[Saved data entries]
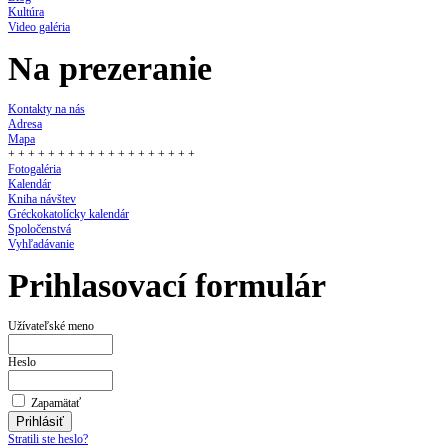
Kultúra
Video galéria
Na prezeranie
Kontakty na nás
Adresa
Mapa
+ + + + + + + + + + + + + + + + + + +
Fotogaléria
Kalendár
Kniha návštev
Gréckokatolícky kalendár
Spoločenstvá
Vyhľadávanie
Prihlasovací formulár
Užívateľské meno
Heslo
Zapamätať
Stratili ste heslo?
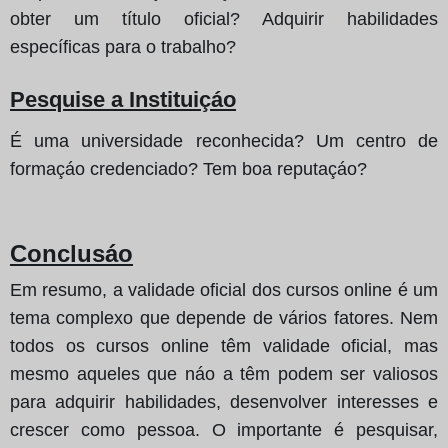
obter um título oficial? Adquirir habilidades
específicas para o trabalho?
Pesquise a Instituiçáo
É uma universidade reconhecida? Um centro de
formaçáo credenciado? Tem boa reputaçáo?
Conclusáo
Em resumo, a validade oficial dos cursos online é um
tema complexo que depende de vários fatores. Nem
todos os cursos online têm validade oficial, mas
mesmo aqueles que náo a têm podem ser valiosos
para adquirir habilidades, desenvolver interesses e
crescer como pessoa. O importante é pesquisar,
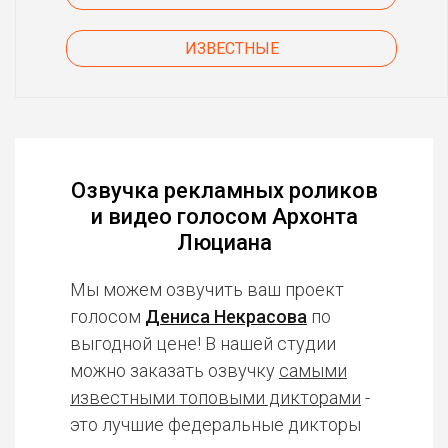
ИЗВЕСТНЫЕ
Озвучка рекламных роликов
и видео голосом Архонта
Люциана
Мы можем озвучить ваш проект
голосом
Дениса Некрасова
по
выгодной цене! В нашей студии
можно заказать озвучку
самыми
известными топовыми дикторами
-
это лучшие федеральные дикторы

◆ **TASK**:
In the data above, how many lines hold the string "para"? Give the number by itself.

◆ **COMPLETED TASK**:
2